Question about activation checkpoint with FSDP

111146 · February 28, 2023, 3:31am

I found that PyTorch’s FSDP has its own wrapping function (apply_activation_checkpointing_wrapper) for the activation checkpoint.

github.com

pytorch/workshops/blob/master/FSDP_Workshop/activation_checkpointing/ac_handler.py

import torch
import os
import torch.distributed as dist
from torch.distributed.algorithms._checkpoint.checkpoint_wrapper import (
    checkpoint_wrapper,
    CheckpointImpl,
    apply_activation_checkpointing_wrapper,
)

from transformers.models.t5.modeling_t5 import T5Block

from functools import partial

non_reentrant_wrapper = partial(
    checkpoint_wrapper,
    offload_to_cpu=False,
    checkpoint_impl=CheckpointImpl.NO_REENTRANT,
)

check_fn = lambda submodule: isinstance(submodule, T5Block)
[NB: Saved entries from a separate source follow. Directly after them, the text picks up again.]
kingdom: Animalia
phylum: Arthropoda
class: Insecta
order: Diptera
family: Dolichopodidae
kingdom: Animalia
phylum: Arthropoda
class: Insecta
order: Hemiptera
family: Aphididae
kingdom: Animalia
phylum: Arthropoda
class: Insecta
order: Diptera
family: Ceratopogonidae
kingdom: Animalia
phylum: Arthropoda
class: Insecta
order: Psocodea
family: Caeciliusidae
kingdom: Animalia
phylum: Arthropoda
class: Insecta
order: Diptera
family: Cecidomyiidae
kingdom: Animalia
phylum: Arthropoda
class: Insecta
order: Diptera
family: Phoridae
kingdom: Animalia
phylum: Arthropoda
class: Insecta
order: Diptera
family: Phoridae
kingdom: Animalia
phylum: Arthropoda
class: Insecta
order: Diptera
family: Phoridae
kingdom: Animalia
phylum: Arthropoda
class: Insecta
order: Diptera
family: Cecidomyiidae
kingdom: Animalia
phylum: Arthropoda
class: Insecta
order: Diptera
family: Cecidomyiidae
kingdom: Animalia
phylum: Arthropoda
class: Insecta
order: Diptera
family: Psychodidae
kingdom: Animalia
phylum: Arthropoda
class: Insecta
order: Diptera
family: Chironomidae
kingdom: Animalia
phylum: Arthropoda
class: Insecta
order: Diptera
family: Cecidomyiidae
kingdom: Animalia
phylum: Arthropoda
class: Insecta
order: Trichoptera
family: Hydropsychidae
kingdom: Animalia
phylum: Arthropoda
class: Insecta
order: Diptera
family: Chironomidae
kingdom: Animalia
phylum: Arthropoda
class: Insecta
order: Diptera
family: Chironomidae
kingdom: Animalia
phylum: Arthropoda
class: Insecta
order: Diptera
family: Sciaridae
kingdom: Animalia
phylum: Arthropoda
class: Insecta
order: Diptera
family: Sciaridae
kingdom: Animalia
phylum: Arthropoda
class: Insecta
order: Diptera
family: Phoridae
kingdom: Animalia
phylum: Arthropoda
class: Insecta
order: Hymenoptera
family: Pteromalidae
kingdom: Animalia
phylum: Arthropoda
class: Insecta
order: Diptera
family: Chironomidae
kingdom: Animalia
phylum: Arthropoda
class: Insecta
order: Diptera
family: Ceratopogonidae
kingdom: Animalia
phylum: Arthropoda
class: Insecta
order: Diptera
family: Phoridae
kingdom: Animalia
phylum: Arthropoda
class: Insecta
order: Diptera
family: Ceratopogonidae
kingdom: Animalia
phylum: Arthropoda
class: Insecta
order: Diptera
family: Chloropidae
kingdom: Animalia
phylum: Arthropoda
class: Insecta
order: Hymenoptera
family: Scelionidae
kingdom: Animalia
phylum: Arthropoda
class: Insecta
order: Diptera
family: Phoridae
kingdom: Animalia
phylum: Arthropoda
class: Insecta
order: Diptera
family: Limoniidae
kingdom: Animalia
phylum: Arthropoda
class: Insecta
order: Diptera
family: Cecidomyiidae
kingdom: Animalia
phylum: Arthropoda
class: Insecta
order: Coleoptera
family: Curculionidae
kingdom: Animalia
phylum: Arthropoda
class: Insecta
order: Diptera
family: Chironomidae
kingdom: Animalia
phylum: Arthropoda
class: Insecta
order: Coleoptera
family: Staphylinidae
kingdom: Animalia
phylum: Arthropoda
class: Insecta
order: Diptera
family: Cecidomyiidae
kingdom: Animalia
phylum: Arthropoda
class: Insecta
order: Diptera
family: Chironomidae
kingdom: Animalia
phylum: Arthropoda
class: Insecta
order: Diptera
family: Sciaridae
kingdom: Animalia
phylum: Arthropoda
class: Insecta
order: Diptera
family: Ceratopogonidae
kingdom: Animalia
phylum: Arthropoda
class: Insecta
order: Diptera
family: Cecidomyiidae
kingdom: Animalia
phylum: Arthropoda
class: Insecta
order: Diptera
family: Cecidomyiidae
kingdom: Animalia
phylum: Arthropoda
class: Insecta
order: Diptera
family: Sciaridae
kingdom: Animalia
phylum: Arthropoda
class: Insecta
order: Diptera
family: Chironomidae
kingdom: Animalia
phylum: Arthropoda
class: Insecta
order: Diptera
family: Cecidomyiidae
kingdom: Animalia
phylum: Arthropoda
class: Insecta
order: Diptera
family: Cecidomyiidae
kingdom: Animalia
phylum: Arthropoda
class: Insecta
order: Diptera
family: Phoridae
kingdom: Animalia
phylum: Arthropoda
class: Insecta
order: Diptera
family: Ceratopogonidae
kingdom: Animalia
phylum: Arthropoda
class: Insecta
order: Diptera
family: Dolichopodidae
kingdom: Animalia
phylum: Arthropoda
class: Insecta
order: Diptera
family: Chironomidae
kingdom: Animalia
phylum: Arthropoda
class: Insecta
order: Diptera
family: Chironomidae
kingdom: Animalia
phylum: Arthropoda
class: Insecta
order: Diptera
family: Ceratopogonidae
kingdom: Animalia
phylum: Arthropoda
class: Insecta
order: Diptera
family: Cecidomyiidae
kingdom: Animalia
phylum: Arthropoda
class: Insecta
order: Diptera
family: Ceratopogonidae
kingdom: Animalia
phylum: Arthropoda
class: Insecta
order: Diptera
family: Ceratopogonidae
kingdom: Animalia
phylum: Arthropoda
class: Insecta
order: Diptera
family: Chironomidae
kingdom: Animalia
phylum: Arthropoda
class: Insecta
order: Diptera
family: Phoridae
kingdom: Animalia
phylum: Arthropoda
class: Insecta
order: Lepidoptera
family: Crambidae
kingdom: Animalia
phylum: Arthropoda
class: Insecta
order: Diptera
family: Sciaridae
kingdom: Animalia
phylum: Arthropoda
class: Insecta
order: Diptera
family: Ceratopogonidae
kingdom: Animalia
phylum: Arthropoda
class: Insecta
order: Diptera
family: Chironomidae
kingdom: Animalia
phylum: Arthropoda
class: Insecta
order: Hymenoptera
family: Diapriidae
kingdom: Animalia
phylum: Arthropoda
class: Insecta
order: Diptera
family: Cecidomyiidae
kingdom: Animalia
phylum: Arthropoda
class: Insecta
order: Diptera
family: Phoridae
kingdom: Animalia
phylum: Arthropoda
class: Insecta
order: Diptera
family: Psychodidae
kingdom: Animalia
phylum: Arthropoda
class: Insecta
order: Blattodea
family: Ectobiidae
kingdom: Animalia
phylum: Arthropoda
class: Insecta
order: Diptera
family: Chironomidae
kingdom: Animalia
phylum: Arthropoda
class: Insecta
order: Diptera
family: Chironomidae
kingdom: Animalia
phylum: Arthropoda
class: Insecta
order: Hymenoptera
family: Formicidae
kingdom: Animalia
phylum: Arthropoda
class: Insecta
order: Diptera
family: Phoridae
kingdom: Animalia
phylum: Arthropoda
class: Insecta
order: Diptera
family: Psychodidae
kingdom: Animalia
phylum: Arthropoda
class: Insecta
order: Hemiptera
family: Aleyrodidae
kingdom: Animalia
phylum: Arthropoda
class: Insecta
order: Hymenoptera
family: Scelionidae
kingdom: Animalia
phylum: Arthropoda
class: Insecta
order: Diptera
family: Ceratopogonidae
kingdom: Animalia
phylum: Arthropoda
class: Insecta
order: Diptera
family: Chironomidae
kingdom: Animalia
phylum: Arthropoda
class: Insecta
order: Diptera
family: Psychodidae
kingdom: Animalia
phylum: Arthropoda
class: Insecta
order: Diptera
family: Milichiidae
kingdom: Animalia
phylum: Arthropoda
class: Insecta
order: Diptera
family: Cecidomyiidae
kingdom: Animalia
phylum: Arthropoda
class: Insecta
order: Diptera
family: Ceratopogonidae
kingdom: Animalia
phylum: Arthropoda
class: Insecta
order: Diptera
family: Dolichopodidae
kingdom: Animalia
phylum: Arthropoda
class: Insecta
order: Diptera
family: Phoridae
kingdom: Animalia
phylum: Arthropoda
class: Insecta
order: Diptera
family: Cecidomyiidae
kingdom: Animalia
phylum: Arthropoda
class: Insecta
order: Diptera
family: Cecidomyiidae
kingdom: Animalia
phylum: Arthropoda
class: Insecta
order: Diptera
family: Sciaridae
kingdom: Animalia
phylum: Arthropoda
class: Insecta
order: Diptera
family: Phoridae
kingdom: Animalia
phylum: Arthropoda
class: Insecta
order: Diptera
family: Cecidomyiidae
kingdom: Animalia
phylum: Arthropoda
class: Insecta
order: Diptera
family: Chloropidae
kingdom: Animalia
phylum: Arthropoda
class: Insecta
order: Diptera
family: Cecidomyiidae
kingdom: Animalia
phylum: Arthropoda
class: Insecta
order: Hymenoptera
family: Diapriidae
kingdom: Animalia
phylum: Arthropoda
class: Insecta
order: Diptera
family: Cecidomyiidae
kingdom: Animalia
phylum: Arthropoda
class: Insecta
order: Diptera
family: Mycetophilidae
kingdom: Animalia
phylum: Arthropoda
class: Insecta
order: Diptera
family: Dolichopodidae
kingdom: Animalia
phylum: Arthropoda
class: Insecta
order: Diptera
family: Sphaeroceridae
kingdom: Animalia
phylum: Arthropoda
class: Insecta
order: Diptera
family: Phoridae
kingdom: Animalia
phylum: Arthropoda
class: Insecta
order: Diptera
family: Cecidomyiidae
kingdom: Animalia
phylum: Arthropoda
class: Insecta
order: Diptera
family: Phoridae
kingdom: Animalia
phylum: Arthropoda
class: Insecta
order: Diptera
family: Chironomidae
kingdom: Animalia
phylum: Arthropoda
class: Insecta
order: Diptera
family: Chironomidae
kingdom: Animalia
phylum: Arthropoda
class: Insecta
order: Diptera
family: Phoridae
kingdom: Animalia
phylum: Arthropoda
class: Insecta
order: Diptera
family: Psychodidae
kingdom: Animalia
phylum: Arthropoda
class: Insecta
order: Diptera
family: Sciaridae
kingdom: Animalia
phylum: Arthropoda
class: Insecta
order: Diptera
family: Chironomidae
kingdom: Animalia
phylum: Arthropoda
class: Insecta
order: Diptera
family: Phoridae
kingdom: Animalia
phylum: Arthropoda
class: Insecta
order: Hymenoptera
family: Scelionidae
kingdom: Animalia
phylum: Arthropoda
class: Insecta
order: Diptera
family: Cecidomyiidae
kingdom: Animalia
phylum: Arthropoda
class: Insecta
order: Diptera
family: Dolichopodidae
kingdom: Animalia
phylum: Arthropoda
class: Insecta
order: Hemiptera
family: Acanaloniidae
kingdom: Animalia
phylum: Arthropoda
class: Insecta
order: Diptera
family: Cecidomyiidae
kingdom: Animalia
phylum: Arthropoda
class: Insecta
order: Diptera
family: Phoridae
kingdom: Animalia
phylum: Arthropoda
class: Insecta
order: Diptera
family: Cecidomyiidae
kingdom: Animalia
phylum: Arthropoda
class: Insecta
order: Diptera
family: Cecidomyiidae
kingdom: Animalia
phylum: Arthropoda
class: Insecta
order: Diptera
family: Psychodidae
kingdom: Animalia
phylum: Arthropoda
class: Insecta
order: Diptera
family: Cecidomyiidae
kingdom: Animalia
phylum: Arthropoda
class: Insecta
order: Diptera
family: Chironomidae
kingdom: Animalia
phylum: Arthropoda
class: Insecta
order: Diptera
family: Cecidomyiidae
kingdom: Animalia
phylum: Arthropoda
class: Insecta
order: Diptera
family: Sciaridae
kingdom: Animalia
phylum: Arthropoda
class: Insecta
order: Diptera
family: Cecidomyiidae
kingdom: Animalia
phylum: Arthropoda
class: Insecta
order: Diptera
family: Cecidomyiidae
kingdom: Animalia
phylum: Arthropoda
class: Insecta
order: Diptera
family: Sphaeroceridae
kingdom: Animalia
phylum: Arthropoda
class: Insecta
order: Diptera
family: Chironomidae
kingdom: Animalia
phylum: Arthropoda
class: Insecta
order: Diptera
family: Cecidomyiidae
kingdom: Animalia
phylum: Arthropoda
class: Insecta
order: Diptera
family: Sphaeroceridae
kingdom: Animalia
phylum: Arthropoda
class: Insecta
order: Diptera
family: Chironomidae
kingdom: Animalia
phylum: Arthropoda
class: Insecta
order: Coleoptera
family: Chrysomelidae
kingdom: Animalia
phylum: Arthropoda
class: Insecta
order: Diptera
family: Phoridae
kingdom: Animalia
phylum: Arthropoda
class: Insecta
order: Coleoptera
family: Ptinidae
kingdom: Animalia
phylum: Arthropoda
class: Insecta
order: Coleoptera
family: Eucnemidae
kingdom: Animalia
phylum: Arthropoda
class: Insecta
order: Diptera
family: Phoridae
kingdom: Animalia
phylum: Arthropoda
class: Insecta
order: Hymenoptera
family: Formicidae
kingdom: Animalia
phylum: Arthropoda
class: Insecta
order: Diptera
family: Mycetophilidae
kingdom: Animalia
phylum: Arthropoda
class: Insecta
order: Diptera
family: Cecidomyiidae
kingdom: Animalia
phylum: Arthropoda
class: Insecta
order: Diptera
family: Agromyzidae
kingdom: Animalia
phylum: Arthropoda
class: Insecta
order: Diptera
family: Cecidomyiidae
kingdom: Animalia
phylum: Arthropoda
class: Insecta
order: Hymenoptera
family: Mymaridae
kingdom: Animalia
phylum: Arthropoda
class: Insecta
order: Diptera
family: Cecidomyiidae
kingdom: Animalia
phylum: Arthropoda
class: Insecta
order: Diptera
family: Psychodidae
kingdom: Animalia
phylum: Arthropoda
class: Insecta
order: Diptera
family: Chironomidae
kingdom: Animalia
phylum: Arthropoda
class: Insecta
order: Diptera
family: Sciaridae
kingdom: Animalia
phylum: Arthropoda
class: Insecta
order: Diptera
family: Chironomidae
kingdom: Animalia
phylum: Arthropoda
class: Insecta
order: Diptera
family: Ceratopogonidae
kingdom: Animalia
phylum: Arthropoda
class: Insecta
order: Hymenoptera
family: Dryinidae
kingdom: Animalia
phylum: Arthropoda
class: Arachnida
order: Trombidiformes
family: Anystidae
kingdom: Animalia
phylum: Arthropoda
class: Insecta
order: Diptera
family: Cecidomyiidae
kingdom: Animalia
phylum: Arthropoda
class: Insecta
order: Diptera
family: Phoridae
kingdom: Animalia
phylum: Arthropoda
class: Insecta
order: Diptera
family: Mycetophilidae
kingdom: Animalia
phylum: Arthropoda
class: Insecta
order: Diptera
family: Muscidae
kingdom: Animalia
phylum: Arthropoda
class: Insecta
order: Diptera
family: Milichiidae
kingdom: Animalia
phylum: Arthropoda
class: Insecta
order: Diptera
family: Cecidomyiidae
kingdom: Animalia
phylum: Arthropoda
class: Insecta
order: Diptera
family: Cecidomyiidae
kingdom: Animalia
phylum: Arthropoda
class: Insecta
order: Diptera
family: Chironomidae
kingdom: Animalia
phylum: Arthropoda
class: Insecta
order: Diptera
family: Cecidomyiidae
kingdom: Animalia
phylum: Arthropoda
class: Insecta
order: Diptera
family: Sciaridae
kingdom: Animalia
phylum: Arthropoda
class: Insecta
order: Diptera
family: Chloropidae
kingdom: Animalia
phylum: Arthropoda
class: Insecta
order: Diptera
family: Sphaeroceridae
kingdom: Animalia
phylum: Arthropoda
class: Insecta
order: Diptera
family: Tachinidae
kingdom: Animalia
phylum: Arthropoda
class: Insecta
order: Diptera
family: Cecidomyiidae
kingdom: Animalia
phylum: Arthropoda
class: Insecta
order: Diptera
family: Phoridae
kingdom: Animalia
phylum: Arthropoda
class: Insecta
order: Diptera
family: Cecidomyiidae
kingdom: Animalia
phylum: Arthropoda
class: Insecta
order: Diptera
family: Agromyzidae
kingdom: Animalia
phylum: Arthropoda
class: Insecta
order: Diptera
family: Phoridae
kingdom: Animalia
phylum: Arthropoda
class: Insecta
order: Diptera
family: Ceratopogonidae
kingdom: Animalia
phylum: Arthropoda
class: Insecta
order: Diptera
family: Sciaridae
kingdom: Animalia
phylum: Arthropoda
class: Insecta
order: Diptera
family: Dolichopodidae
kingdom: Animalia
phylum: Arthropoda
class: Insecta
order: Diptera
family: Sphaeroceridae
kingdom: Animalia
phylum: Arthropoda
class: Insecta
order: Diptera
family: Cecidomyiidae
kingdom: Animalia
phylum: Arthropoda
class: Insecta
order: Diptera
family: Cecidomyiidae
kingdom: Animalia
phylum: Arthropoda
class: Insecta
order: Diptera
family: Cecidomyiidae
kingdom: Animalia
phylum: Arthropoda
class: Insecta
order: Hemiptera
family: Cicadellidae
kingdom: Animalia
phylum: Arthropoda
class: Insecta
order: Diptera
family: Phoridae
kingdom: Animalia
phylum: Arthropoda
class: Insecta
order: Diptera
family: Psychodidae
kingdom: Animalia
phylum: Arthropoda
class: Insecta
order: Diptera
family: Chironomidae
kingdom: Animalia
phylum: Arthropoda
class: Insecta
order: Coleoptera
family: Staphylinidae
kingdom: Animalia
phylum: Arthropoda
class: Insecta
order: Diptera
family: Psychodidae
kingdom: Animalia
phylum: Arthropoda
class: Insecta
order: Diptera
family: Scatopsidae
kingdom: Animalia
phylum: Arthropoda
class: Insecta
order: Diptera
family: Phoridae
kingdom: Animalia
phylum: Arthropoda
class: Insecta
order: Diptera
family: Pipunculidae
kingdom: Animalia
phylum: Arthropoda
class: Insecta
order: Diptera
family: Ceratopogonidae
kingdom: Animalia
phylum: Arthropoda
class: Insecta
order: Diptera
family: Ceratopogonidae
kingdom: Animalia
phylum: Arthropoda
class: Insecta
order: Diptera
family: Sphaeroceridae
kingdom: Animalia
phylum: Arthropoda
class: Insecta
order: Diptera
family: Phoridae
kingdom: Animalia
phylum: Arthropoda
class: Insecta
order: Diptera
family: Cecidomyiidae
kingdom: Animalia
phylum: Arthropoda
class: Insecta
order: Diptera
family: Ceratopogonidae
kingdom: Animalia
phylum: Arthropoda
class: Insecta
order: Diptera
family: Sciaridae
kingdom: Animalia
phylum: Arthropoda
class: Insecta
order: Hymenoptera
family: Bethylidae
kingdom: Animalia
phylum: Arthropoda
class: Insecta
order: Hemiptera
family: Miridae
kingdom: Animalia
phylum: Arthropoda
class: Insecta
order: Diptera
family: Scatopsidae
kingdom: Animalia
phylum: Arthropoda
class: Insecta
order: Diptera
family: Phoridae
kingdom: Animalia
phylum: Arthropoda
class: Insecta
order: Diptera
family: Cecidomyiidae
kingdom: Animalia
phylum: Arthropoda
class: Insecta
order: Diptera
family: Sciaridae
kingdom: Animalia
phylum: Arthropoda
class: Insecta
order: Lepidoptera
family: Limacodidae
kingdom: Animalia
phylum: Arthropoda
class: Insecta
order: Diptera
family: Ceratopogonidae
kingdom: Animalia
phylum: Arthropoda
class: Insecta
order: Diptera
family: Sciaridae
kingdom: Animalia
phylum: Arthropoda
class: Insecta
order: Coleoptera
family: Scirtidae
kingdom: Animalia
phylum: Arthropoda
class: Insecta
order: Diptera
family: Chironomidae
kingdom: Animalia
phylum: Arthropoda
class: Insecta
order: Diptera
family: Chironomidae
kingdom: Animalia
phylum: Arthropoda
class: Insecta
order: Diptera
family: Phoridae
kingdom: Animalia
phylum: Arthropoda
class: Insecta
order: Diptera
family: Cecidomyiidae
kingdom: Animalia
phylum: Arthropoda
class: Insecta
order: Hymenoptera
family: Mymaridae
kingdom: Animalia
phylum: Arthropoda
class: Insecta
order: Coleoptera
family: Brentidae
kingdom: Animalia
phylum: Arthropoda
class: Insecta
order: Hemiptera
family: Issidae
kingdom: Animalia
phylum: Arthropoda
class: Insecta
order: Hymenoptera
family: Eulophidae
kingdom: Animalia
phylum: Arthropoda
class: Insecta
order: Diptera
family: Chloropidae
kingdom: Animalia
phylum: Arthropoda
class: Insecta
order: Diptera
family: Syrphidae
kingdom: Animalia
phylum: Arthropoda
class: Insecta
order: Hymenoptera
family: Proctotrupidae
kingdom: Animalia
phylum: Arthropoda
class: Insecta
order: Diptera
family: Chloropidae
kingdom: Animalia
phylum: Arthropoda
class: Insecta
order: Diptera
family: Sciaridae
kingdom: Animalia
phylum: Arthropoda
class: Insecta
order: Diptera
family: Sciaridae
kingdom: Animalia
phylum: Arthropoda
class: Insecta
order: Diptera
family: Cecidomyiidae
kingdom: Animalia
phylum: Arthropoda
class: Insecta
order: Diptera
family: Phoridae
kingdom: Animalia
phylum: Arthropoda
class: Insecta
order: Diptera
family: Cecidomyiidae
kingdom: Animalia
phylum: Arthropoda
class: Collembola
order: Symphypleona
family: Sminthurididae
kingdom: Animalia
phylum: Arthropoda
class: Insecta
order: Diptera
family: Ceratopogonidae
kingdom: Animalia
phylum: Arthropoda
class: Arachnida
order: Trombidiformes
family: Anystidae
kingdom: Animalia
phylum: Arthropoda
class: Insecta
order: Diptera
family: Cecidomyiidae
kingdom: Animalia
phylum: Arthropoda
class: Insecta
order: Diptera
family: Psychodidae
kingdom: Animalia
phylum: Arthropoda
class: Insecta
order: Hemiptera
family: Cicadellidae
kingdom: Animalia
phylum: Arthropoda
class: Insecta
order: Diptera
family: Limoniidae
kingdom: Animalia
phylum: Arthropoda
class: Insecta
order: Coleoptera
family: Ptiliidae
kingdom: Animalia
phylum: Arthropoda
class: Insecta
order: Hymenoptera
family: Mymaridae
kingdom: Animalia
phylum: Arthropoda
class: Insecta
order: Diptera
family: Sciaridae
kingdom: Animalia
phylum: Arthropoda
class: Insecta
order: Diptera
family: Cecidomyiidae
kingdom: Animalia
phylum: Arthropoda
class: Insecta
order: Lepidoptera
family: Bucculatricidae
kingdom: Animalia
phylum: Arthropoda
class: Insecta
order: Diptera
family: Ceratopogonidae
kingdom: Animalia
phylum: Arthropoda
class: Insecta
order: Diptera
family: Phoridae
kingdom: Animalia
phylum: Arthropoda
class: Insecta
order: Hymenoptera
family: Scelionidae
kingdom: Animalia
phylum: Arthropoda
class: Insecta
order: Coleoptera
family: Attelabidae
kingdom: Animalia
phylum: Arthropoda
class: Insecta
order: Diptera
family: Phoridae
This file has been truncated. show original

I want to know the difference between apply_activation_checkpointing_wrapper and gradient_checkpointing_enable.
When I want to apply activation checkpointing with PyTorch’s FSDP, should I apply the function instead of gradient_checkpointing_enable provided by Huggingface models such as GPT2?

agu · March 7, 2023, 10:48pm

I think that gradient_checkpointing_enable() is HuggingFace’s own built-in method that works because HuggingFace models have manual activation checkpointing calls in the model source code that can be enabled/disabled.

apply_activation_checkpointing_wrapper() can work for general models (not just HuggingFace) since the user must pass the criteria for checkpointing. If you are using a HuggingFace model, you can try using the HuggingFace gradient_checkpointing_enable() since those checkpoints have been hand-picked. Though, I am not familiar with the compatibility with FSDP.